- _TO DO_:
Quote the text of the rows below verbatim, leaving out the pictures.

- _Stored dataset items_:
====

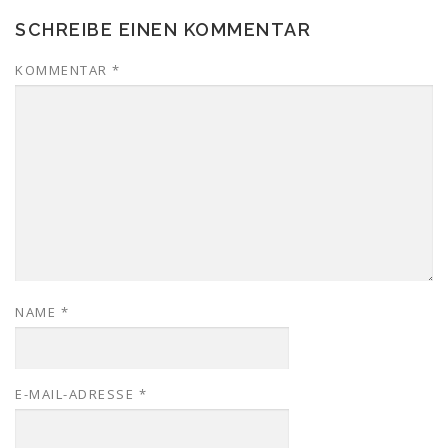
SCHREIBE EINEN KOMMENTAR
KOMMENTAR
*
NAME
*
E-MAIL-ADRESSE
*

====

- _SOLUTION TO THE EXERCISE_:
SCHREIBE EINEN KOMMENTAR
KOMMENTAR
*
NAME
*
E-MAIL-ADRESSE
*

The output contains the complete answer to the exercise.